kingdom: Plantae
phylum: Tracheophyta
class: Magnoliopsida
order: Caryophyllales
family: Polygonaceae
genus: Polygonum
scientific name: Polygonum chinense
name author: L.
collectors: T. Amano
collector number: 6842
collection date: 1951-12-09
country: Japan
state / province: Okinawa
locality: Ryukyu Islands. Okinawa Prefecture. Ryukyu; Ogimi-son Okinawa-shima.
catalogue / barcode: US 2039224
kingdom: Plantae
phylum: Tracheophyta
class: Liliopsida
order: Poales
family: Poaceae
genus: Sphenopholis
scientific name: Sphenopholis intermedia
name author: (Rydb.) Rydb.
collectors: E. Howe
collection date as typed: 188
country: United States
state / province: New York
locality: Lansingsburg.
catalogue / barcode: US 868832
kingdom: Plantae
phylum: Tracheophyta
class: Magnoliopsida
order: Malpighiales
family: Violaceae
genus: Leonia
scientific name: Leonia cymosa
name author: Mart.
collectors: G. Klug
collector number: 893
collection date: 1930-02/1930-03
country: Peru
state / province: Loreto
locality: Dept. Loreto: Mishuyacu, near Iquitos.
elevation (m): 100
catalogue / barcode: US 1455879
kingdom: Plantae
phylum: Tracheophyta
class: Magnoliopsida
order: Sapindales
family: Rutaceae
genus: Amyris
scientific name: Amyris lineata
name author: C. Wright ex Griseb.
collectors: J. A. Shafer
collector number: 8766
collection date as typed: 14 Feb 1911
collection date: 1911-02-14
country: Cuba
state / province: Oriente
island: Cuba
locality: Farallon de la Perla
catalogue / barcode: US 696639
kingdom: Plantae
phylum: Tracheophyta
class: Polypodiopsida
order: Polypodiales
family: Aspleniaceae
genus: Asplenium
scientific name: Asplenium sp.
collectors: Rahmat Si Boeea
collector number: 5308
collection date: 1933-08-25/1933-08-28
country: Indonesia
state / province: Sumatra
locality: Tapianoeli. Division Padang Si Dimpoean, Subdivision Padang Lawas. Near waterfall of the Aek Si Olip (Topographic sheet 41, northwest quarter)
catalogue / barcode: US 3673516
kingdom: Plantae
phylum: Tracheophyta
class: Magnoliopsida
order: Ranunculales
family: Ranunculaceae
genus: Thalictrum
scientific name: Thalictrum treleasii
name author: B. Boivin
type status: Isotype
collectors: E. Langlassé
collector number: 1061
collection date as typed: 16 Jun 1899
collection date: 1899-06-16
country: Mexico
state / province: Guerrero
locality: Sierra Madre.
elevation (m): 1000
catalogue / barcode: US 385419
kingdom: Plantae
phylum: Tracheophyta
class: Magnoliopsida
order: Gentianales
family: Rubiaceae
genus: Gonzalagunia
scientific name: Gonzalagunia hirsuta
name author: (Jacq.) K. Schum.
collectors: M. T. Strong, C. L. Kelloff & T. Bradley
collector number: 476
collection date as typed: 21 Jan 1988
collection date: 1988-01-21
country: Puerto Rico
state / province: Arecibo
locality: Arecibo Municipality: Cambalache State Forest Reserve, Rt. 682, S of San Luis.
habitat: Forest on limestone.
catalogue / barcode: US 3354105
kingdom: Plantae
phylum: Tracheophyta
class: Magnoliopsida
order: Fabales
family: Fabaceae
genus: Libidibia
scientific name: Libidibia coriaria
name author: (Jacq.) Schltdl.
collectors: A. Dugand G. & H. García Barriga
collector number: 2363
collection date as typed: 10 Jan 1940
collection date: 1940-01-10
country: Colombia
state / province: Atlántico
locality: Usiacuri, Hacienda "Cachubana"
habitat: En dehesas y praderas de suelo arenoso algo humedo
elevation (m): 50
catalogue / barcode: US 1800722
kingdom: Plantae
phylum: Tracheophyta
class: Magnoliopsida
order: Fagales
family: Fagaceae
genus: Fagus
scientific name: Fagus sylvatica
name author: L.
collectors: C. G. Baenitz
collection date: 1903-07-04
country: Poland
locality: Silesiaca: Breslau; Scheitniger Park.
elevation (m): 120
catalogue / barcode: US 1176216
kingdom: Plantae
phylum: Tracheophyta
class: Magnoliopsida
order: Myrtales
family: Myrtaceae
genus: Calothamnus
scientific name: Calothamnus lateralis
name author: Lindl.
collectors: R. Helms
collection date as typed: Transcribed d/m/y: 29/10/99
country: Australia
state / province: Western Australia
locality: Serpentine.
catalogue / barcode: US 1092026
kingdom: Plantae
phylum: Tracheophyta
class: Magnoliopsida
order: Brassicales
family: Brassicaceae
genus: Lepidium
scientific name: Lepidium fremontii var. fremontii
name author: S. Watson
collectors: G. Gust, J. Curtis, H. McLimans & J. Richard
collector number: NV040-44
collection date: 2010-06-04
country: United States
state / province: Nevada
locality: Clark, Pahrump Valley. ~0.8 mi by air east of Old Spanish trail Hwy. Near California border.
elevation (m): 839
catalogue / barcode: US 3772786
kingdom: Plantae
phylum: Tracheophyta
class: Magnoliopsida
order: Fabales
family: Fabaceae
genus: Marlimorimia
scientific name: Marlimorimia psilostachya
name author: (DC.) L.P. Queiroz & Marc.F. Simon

Set exercise: Update the lines in the stretch from the one containing "genus: Leonia" through the one containing "collectors: J. A. Shafer", replacing "collectors" with "collected by" and leaving everything else unchanged. Return only those lines.

Final result:
genus: Leonia
scientific name: Leonia cymosa
name author: Mart.
collected by: G. Klug
collector number: 893
collection date: 1930-02/1930-03
country: Peru
state / province: Loreto
locality: Dept. Loreto: Mishuyacu, near Iquitos.
elevation (m): 100
catalogue / barcode: US 1455879
kingdom: Plantae
phylum: Tracheophyta
class: Magnoliopsida
order: Sapindales
family: Rutaceae
genus: Amyris
scientific name: Amyris lineata
name author: C. Wright ex Griseb.
collected by: J. A. Shafer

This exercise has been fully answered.